17. By CM 2389/97 the respondent proposed to invite the attention of the court to the fact that subsequent to the passing of the impugned order by the learned single Judge the appellant itself has been following the policy of making appointments out of panel and beyond the number of vacancies available on the date of initiation of the selection process. He submitted that as the appellant itself has adopted such policy or practice, there is no justification for the appellant pursuing this appeal.

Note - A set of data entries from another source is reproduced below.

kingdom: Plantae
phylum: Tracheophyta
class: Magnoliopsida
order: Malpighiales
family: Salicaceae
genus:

18. This prayer has been vehemently opposed by the learned counsel for the appellant submitting that there was not such practice being followed by the appellant. It was pointed out that the singular instance which has been cited by the respondent in his application relates to a case where the Hon'ble Chief Justice had asked for recommendation of a committee of Judges and specifically directed such vacancies to be filled up against which appointments were made. Such a single instance cannot in any case be said to be a 'practise followed' by the appellant benefit whereof may be claimed by the respondent. Apart from this we are clearly of the opinion that if in any stray incident something has been done in departure from the law or even a practice not supportable in law was followed that cannot provide a ground for raising an argument that the respondent should also be allowed or should have been allowed the benefit of an appointment in excess of notified vacancies. We have to decide the case in accordance with law and determine the rights and obligations of the parties consistently therewith.
19. We may place on record that as against the vacancies of 1995, the respondent has participated in the process of selection which was initiated subsequent to the impugned proceedings. He has been selected and appointed in the year 1997. He is contesting the present appeal for the purpose of seeking an appointment from a back date which, as already stated, we have found to be not permissble.
20. The appeal is allowed. The impugned judgment in so far as it directs the appellant to make appointment against the vacancies available on the date when final selection was made is set aside. Instead, it is directed that the appointment shallremain confined to the two vacancies available on the date of notification i.e.29.8.1990. No order as to costs.
21. Though the appeal has been disposed of, before parting we would like to make an observation of our own. We find Hon'ble the Chief Justice having been imp leaded as party to the litigation for which there was no occasion much less a justification. Only the High Court should have been joined as a party to be represented by the Registrar. The tendency on the part of the writ petitioners so impleading Hon'ble the Chief Justice has to be deprecated.